Statistical Power for Estimating Treatment Effects Using Difference-in-Differences and Comparative Interrupted Time Series Designs with Variation in Treatment Timing
Peter Z. Schochet

TL;DR
This paper develops new variance formulas for power analysis in difference-in-differences and comparative interrupted time series designs, explicitly incorporating treatment timing variation and other practical features, aiding in sample size determination.
Contribution
It introduces closed-form variance expressions for power analysis that include treatment timing variation, autocorrelation, and clustering, enhancing practical applicability of these methods.
Findings
Accounting for treatment timing increases required sample sizes.
DID estimators have more power than CITS and ITS estimators.

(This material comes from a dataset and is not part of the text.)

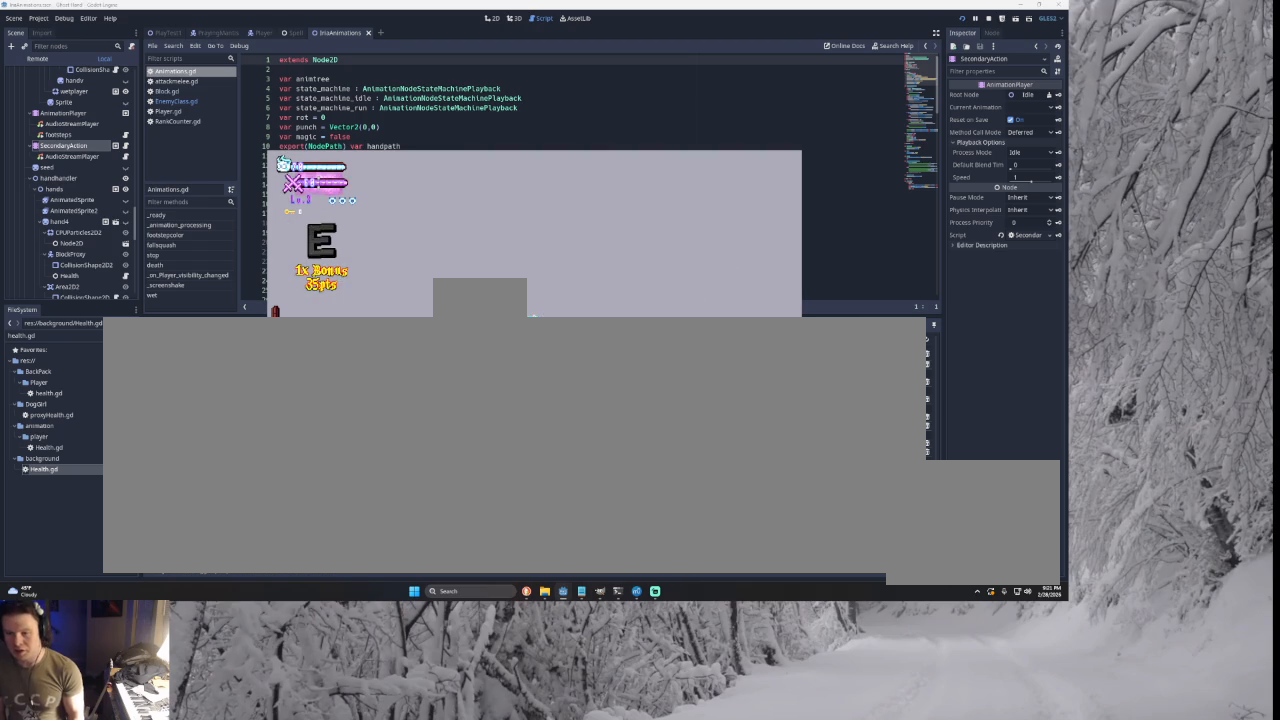
{"buttons": [], "left_stick": "right", "right_stick": "center", "events": [[33, "TRIANGLE", "up"], [133, "TRIANGLE", "down"], [200, "left_stick", "right"], [400, "TRIANGLE", "up"]]}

The Shiny R dashboard facilitates sample size calculations.
Abstract
This article develops new closed-form variance expressions for power analyses for commonly used difference-in-differences (DID) and comparative interrupted time series (CITS) panel data estimators. The main contribution is to incorporate variation in treatment timing into the analysis. The power formulas also account for other key design features that arise in practice: autocorrelated errors, unequal measurement intervals, and clustering due to the unit of treatment assignment. We consider power formulas for both cross-sectional and longitudinal models and allow for covariates. An illustrative power analysis provides guidance on appropriate sample sizes. The key finding is that accounting for treatment timing increases required sample sizes. Further, DID estimators have considerably more power than standard CITS and ITS estimators. An available Shiny R dashboard performs the sample size…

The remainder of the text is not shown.